**** Data records

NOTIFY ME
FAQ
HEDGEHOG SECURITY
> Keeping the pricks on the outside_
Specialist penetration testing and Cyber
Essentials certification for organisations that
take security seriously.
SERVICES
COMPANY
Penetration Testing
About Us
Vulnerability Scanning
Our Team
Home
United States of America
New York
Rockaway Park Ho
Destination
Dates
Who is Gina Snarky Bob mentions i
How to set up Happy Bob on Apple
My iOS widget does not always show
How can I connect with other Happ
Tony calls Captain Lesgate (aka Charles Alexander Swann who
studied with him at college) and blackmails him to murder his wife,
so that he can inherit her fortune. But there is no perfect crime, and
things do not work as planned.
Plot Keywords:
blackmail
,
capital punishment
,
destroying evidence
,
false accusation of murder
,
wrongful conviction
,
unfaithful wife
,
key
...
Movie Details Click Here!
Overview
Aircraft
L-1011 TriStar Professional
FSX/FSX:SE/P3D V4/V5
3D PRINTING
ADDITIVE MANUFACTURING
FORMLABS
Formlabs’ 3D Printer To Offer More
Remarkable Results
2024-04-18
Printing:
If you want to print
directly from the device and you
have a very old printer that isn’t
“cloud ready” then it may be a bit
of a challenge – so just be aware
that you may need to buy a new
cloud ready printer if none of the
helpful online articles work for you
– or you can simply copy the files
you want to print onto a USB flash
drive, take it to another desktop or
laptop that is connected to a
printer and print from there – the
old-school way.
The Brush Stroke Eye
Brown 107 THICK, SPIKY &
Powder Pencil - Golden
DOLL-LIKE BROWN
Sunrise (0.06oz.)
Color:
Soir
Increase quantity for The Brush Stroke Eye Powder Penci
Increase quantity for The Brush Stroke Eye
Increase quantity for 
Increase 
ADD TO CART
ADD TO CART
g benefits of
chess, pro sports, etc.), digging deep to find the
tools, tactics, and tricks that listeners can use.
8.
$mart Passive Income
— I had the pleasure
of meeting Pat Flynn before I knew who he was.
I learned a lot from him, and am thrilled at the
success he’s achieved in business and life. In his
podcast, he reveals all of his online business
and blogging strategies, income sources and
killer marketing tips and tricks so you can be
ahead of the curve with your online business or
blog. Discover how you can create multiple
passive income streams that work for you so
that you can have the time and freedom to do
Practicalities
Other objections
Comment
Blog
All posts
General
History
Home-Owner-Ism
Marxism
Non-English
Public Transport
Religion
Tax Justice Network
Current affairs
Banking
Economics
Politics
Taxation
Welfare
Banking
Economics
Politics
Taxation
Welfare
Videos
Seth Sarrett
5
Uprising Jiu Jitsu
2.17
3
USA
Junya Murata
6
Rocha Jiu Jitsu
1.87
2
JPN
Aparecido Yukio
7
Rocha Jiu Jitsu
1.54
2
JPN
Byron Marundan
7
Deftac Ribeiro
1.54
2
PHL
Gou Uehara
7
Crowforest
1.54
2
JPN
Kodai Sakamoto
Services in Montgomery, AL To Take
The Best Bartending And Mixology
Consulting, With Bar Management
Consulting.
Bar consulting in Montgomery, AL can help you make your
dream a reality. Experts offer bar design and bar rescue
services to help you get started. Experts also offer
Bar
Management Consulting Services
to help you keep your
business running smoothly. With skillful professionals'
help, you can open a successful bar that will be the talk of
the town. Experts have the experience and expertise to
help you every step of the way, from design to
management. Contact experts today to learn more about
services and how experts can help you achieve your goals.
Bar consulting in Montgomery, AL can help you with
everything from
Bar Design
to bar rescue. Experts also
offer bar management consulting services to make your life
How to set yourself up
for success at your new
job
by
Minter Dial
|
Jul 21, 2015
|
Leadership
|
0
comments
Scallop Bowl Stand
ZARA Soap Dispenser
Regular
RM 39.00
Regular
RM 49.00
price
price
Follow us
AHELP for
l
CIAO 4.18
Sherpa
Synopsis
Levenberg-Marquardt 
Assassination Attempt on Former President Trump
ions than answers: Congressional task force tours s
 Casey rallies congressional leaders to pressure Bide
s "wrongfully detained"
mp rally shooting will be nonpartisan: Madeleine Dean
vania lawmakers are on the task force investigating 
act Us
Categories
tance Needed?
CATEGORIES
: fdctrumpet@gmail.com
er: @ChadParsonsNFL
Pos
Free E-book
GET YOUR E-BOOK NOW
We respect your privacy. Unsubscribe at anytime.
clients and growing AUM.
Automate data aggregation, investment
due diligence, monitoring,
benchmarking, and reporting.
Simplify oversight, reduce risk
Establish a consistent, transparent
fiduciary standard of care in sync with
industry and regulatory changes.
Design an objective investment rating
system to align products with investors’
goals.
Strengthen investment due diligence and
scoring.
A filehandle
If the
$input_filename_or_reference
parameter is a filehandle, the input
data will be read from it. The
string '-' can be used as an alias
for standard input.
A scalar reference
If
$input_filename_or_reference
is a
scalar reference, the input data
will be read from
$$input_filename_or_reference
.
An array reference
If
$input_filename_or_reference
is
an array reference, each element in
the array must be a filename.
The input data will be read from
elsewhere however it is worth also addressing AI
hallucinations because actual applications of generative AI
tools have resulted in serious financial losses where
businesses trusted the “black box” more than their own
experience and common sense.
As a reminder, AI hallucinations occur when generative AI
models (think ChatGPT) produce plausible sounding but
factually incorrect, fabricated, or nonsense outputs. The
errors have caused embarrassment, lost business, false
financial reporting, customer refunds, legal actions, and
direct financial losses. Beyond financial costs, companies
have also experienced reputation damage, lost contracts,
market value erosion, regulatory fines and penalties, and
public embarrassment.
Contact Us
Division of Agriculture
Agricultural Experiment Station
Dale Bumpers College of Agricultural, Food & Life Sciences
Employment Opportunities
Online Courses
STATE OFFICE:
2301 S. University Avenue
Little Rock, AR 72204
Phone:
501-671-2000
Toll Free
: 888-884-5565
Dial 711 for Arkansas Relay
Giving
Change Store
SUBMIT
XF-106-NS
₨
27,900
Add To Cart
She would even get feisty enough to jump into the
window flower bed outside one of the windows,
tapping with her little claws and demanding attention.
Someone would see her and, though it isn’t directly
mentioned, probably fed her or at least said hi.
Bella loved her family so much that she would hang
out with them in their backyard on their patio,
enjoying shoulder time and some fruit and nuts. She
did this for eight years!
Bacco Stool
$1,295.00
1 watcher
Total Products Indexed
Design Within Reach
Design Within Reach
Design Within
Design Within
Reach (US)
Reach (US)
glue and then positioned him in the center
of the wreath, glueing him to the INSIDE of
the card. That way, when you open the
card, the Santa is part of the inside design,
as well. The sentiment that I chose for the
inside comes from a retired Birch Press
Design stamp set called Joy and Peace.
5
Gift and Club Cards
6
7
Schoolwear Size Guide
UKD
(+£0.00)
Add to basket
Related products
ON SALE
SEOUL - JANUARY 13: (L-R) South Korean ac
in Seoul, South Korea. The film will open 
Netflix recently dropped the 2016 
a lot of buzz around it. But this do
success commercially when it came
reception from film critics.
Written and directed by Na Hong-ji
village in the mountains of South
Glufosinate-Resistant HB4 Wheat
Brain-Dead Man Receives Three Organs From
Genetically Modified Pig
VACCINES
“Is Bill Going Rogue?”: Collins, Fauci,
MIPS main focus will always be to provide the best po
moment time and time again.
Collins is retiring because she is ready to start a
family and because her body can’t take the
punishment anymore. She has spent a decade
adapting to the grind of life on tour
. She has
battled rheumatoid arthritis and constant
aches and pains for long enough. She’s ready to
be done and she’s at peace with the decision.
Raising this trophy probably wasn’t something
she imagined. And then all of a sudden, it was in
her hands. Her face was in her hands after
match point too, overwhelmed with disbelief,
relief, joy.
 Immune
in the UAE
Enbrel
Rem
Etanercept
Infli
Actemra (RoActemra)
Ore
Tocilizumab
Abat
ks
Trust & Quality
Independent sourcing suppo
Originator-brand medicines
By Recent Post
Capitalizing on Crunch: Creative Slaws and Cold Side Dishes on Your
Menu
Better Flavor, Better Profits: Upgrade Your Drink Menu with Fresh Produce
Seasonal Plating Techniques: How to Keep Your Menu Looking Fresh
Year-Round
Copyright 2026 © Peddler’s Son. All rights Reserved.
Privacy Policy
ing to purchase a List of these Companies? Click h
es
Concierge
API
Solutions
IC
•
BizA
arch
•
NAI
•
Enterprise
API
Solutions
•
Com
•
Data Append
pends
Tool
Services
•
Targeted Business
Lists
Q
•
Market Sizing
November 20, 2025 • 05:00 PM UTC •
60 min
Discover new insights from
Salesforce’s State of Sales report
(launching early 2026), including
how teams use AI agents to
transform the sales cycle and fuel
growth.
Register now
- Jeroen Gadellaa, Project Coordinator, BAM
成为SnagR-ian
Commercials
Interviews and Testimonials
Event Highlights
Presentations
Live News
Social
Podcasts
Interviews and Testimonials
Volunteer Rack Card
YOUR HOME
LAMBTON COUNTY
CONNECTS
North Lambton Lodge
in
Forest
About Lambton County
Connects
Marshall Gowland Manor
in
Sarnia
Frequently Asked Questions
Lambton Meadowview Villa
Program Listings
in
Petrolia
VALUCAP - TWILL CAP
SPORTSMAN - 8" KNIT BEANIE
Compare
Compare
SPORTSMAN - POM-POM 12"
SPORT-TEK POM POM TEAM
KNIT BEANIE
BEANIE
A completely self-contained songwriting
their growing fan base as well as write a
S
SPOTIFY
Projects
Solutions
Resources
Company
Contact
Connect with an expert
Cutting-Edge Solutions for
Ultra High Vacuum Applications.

********

## Description of the task:
All lines in the data above from the one with "window flower bed" through the one with "out with them" must be repeated exactly, and no others.

## Solution for this task:
window flower bed outside one of the windows,
tapping with her little claws and demanding attention.
Someone would see her and, though it isn’t directly
mentioned, probably fed her or at least said hi.
Bella loved her family so much that she would hang
out with them in their backyard on their patio,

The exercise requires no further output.